Makro, inflace a sazby
Reale vs. nominale Zinssätze: Warum der Unterschied zählt
Das Wichtigste
- Der Nominalzins ist die sichtbare Zahl auf dem Sparkonto oder der Anleihe. Der Realzins zieht die Inflation ab.
- Ein negativer Realzins bedeutet, dass Ihr Geld real an Kaufkraft verliert, auch wenn es nominal „Zinsen bringt".

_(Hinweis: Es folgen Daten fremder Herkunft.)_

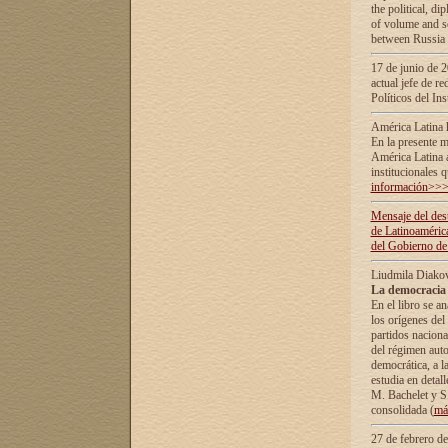
the political, d
of volume and sc
between Russia 
17 de junio de 2
actual jefe de r
Políticos del In
América Latina 
En la presente m
América Latina 
institucionales 
información>>
Mensaje del dest
de Latinoaméric
del Gobierno de
Liudmila Diako
La democracia 
En el libro se a
los orígenes del 
partidos naciona
del régimen auto
democrática, а l
estudia en detall
М. Bachelet у S.
consolidada (
má
27 de febrero d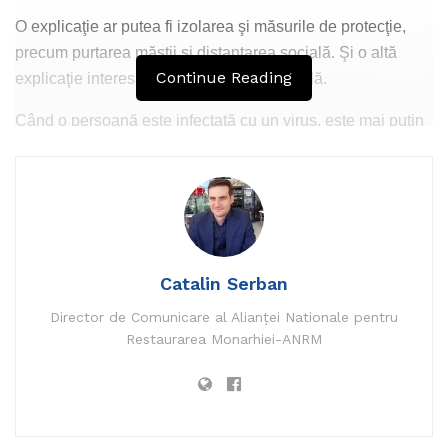
O explicaţie ar putea fi izolarea şi măsurile de protecţie,
precum purtarea măştii şi distanţarea socială. Şi o altă
Continue Reading
explicaţie interesantă ar fi interferenţa virală.
Când o persoană este infectată cu un virus, este mai puţin
probabil să fie infectată de altul în acel timp. Institutul de
Sănătate publică din Anglia a studiat probe prelevate de la
aproximativ 20.000 de persoane în primele patru luni ale
anului. A descoperit că în cazul oamenilor care au avut
gripă, şansele să aibă de asemenea coronavirus au fost cu
58% mai mici.
Catalin Serban
Director de Comunicare al Alianței Nationale pentru
Citește întreg articolul pe
www.vp-news.com
.
Restaurarea Monarhiei-ANRM
Tags:
anunt
catalin serban
COVID 19
gripa sezoniera
OMS
www.bpnews.ro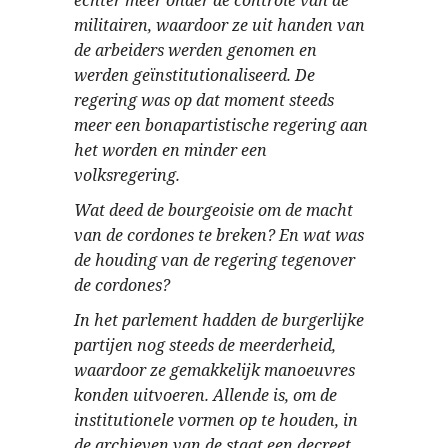
echter meer onder de controle van de
militairen, waardoor ze uit handen van
de arbeiders werden genomen en
werden geïnstitutionaliseerd. De
regering was op dat moment steeds
meer een bonapartistische regering aan
het worden en minder een
volksregering.
Wat deed de bourgeoisie om de macht
van de cordones te breken? En wat was
de houding van de regering tegenover
de cordones?
In het parlement hadden de burgerlijke
partijen nog steeds de meerderheid,
waardoor ze gemakkelijk manoeuvres
konden uitvoeren. Allende is, om de
institutionele vormen op te houden, in
de archieven van de staat een decreet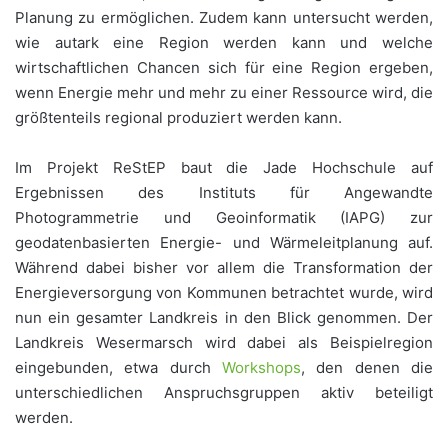
Planung zu ermöglichen. Zudem kann untersucht werden,
wie autark eine Region werden kann und welche
wirtschaftlichen Chancen sich für eine Region ergeben,
wenn Energie mehr und mehr zu einer Ressource wird, die
größtenteils regional produziert werden kann.
Im Projekt ReStEP baut die Jade Hochschule auf
Ergebnissen des Instituts für Angewandte
Photogrammetrie und Geoinformatik (IAPG) zur
geodatenbasierten Energie- und Wärmeleitplanung auf.
Während dabei bisher vor allem die Transformation der
Energieversorgung von Kommunen betrachtet wurde, wird
nun ein gesamter Landkreis in den Blick genommen. Der
Landkreis Wesermarsch wird dabei als Beispielregion
eingebunden, etwa durch
Workshops
, den denen die
unterschiedlichen Anspruchsgruppen aktiv beteiligt
werden.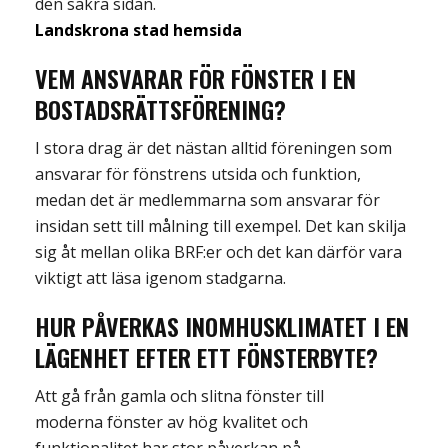
den säkra sidan.
Landskrona stad hemsida
VEM ANSVARAR FÖR FÖNSTER I EN
BOSTADSRÄTTSFÖRENING?
I stora drag är det nästan alltid föreningen som
ansvarar för fönstrens utsida och funktion,
medan det är medlemmarna som ansvarar för
insidan sett till
målning till exempel. Det kan skilja
sig åt mellan olika
BRF:er
och de
t kan därför vara
viktigt att läsa igenom stadgarna
.
HUR
PÅVERKAS INOMHUSKLIMATET
I EN
LÄGENHET
EFTER ETT FÖNSTERBYTE?
Att gå från gamla och slitna fönster till
moderna fönster av hög kvalitet och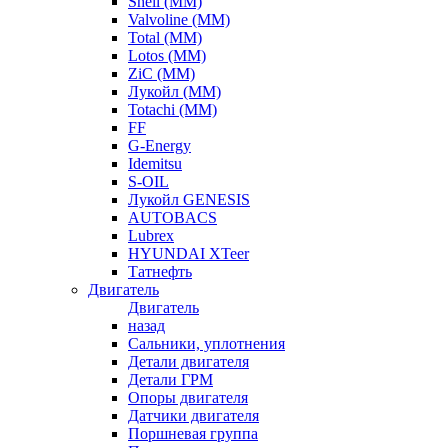
Shell (ММ)
Valvoline (ММ)
Total (ММ)
Lotos (ММ)
ZiC (ММ)
Лукойл (ММ)
Totachi (MM)
FF
G-Energy
Idemitsu
S-OIL
Лукойл GENESIS
AUTOBACS
Lubrex
HYUNDAI XTeer
Татнефть
Двигатель
Двигатель
назад
Сальники, уплотнения
Детали двигателя
Детали ГРМ
Опоры двигателя
Датчики двигателя
Поршневая группа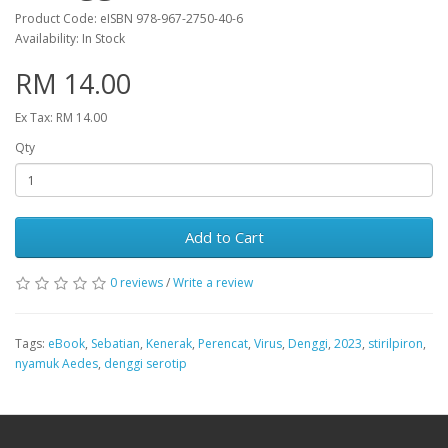
Product Code: eISBN 978-967-2750-40-6
Availability: In Stock
RM 14.00
Ex Tax: RM 14.00
Qty
Add to Cart
0 reviews
/
Write a review
Tags:
eBook
,
Sebatian
,
Kenerak
,
Perencat
,
Virus
,
Denggi
,
2023
,
stirilpiron
,
nyamuk Aedes
,
denggi serotip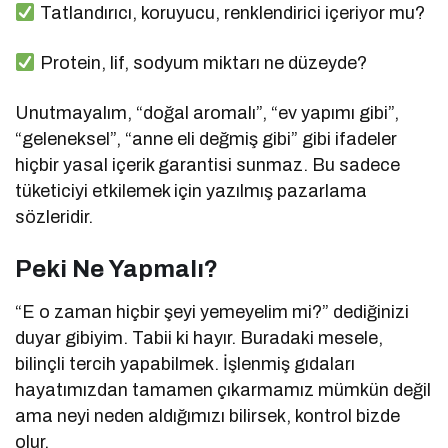
Tatlandırıcı, koruyucu, renklendirici içeriyor mu?
Protein, lif, sodyum miktarı ne düzeyde?
Unutmayalım, “doğal aromalı”, “ev yapımı gibi”,
“geleneksel”, “anne eli değmiş gibi” gibi ifadeler
hiçbir yasal içerik garantisi sunmaz. Bu sadece
tüketiciyi etkilemek için yazılmış pazarlama
sözleridir.
Peki Ne Yapmalı?
“E o zaman hiçbir şeyi yemeyelim mi?” dediğinizi
duyar gibiyim. Tabii ki hayır. Buradaki mesele,
bilinçli tercih yapabilmek. İşlenmiş gıdaları
hayatımızdan tamamen çıkarmamız mümkün değil
ama neyi neden aldığımızı bilirsek, kontrol bizde
olur.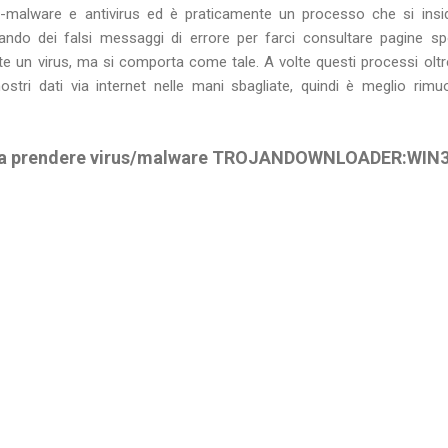
-malware e antivirus ed è praticamente un processo che si insi
ndo dei falsi messaggi di errore per farci consultare pagine s
e un virus, ma si comporta come tale. A volte questi processi oltre
stri dati via internet nelle mani sbagliate, quindi è meglio rim
 a prendere virus/malware TROJANDOWNLOADER:WI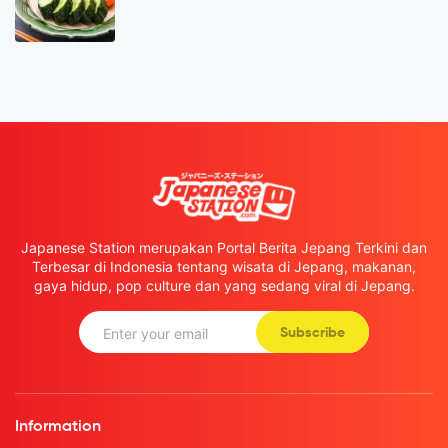
Japanese Station merupakan Portal Berita Jepang Terkini dan
Terbesar di Indonesia tentang wisata di Jepang, makanan,
gaya hidup, pop culture dan yang sedang viral di Jepang.
Subscribe
Information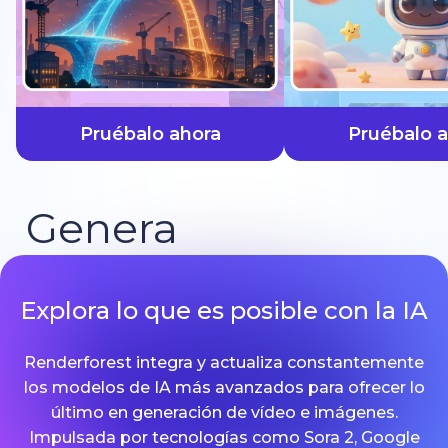
más rápido
Pruébalo ahora
Pruébalo 
Genera
Explora lo que es posible con la IA
Renderforest integra y actualiza constantemente
los modelos de IA más avanzados para ofrecer lo
último en generación de vídeo e imágenes.
Impulsada por tecnologías como Sora 2, Google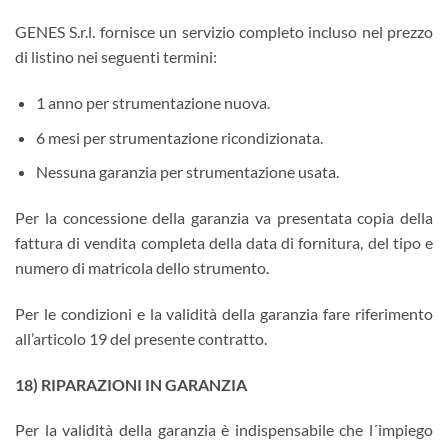
GENES S.r.l. fornisce un servizio completo incluso nel prezzo
di listino nei seguenti termini:
1 anno per strumentazione nuova.
6 mesi per strumentazione ricondizionata.
Nessuna garanzia per strumentazione usata.
Per la concessione della garanzia va presentata copia della
fattura di vendita completa della data di fornitura, del tipo e
numero di matricola dello strumento.
Per le condizioni e la validità della garanzia fare riferimento
all’articolo 19 del presente contratto.
18) RIPARAZIONI IN GARANZIA
Per la validità della garanzia è indispensabile che l´impiego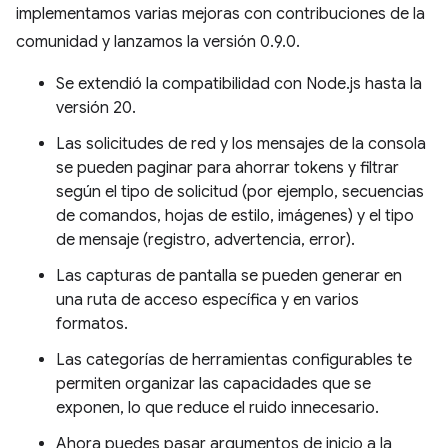
implementamos varias mejoras con contribuciones de la
comunidad y lanzamos la versión 0.9.0.
Se extendió la compatibilidad con Node.js hasta la
versión 20.
Las solicitudes de red y los mensajes de la consola
se pueden paginar para ahorrar tokens y filtrar
según el tipo de solicitud (por ejemplo, secuencias
de comandos, hojas de estilo, imágenes) y el tipo
de mensaje (registro, advertencia, error).
Las capturas de pantalla se pueden generar en
una ruta de acceso específica y en varios
formatos.
Las categorías de herramientas configurables te
permiten organizar las capacidades que se
exponen, lo que reduce el ruido innecesario.
Ahora puedes pasar argumentos de inicio a la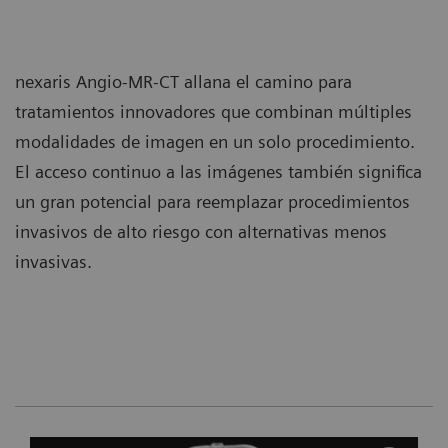
nexaris Angio-MR-CT allana el camino para
tratamientos innovadores que combinan múltiples
modalidades de imagen en un solo procedimiento.
El acceso continuo a las imágenes también significa
un gran potencial para reemplazar procedimientos
invasivos de alto riesgo con alternativas menos
invasivas.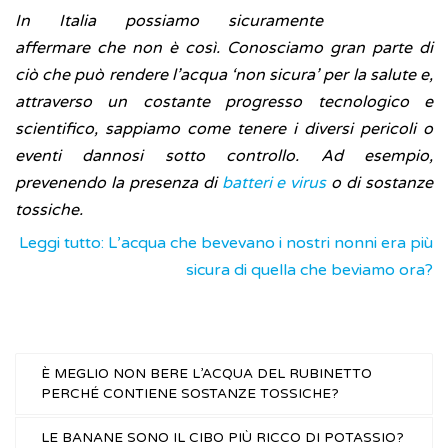
In Italia possiamo sicuramente
affermare che non è così. Conosciamo gran parte di
ciò che può rendere l’acqua ‘non sicura’ per la salute e,
attraverso un costante progresso tecnologico e
scientifico, sappiamo come tenere i diversi pericoli o
eventi dannosi sotto controllo. Ad esempio,
prevenendo la presenza di
batteri e virus
o di sostanze
tossiche.
Leggi tutto: L’acqua che bevevano i nostri nonni era più
sicura di quella che beviamo ora?
È MEGLIO NON BERE L’ACQUA DEL RUBINETTO
PERCHÉ CONTIENE SOSTANZE TOSSICHE?
LE BANANE SONO IL CIBO PIÙ RICCO DI POTASSIO?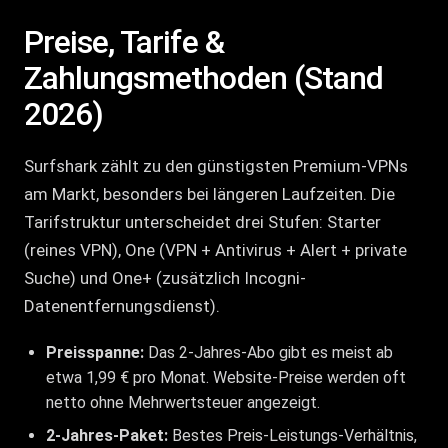
Preise, Tarife &
Zahlungsmethoden (Stand
2026)
Surfshark zählt zu den günstigsten Premium-VPNs
am Markt, besonders bei längeren Laufzeiten. Die
Tarifstruktur unterscheidet drei Stufen: Starter
(reines VPN), One (VPN + Antivirus + Alert + private
Suche) und One+ (zusätzlich Incogni-
Datenentfernungsdienst).
Preisspanne:
Das 2-Jahres-Abo gibt es meist ab
etwa 1,99 € pro Monat. Website-Preise werden oft
netto ohne Mehrwertsteuer angezeigt.
2-Jahres-Paket:
Bestes Preis-Leistungs-Verhältnis,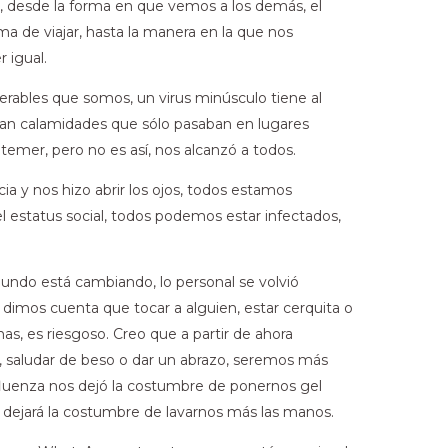
 desde la forma en que vemos a los demás, el
ma de viajar, hasta la manera en la que nos
 igual.
rables que somos, un virus minúsculo tiene al
n calamidades que sólo pasaban en lugares
mer, pero no es así, nos alcanzó a todos.
ia y nos hizo abrir los ojos, todos estamos
 el estatus social, todos podemos estar infectados,
mundo está cambiando, lo personal se volvió
 dimos cuenta que tocar a alguien, estar cerquita o
s, es riesgoso. Creo que a partir de ahora
 saludar de beso o dar un abrazo, seremos más
nfluenza nos dejó la costumbre de ponernos gel
s dejará la costumbre de lavarnos más las manos.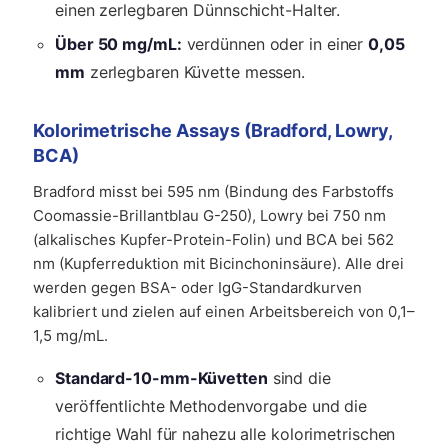
einen zerlegbaren Dünnschicht-Halter.
Über 50 mg/mL:
verdünnen oder in einer
0,05
mm
zerlegbaren Küvette messen.
Kolorimetrische Assays (Bradford, Lowry,
BCA)
Bradford misst bei 595 nm (Bindung des Farbstoffs
Coomassie-Brillantblau G-250), Lowry bei 750 nm
(alkalisches Kupfer-Protein-Folin) und BCA bei 562
nm (Kupferreduktion mit Bicinchoninsäure). Alle drei
werden gegen BSA- oder IgG-Standardkurven
kalibriert und zielen auf einen Arbeitsbereich von 0,1–
1,5 mg/mL.
Standard-10-mm-Küvetten
sind die
veröffentlichte Methodenvorgabe und die
richtige Wahl für nahezu alle kolorimetrischen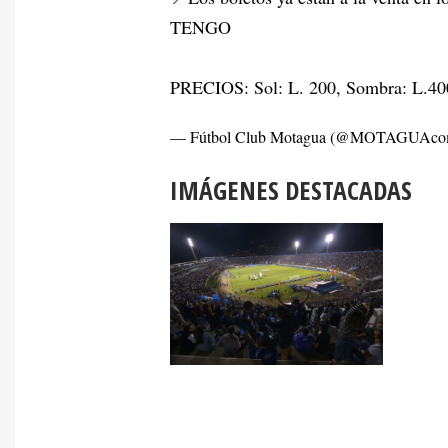
TENGO
PRECIOS: Sol: L. 200, Sombra: L.400
— Fútbol Club Motagua (@MOTAGUAc
IMÁGENES DESTACADAS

- Zentralbanken setzen Nominalzinsen, aber die Wirtschaft wird von Realzinsen gesteuert.
- Inflationsgebundene Anleihen (TIPS oder deren europäische Äquivalente) bieten einen garantierten Realzins.
- Für langfristige Aktienanleger sind Realrenditen das entscheidende Erfolgskriterium.
Der nominale Zinssatz ist die Zahl, die Sie bei der Bank sehen. Der reale Zinssatz ist das, was nach Abzug der Inflation übrig bleibt — die tatsächliche Auswirkung auf Ihre Kaufkraft.
Die Fisher-Gleichung
Die Beziehung beschreibt eine einfache Formel: Realzins ≈ Nominalzins − Inflation. Wenn ein Sparkonto eine nominale Rendite bietet und die Inflation höher ist, ist der Realzins negativ — das Geld auf dem Konto verliert realen Wert, obwohl es nominal „wächst".
Negative Realzinsen sind historisch gesehen durchaus verbreitet, insbesondere in Phasen, in denen Zentralbanken die Wirtschaft mit niedrigen Zinsen stimulieren oder die Inflation vorübergehend stark ansteigt.
Warum Zentralbanken das interessiert
Zentralbanken setzen direkt die nominalen (Leit-)Zinssätze. Aber der tatsächliche stimulierende oder restriktive Effekt auf die Wirtschaft wird durch Realzinsen bestimmt — also die Zinsen im Verhältnis zur Inflation. Ein hoher Nominalzins bei hoher Inflation kann in der Praxis immer noch eine lockere Geldpolitik bedeuten.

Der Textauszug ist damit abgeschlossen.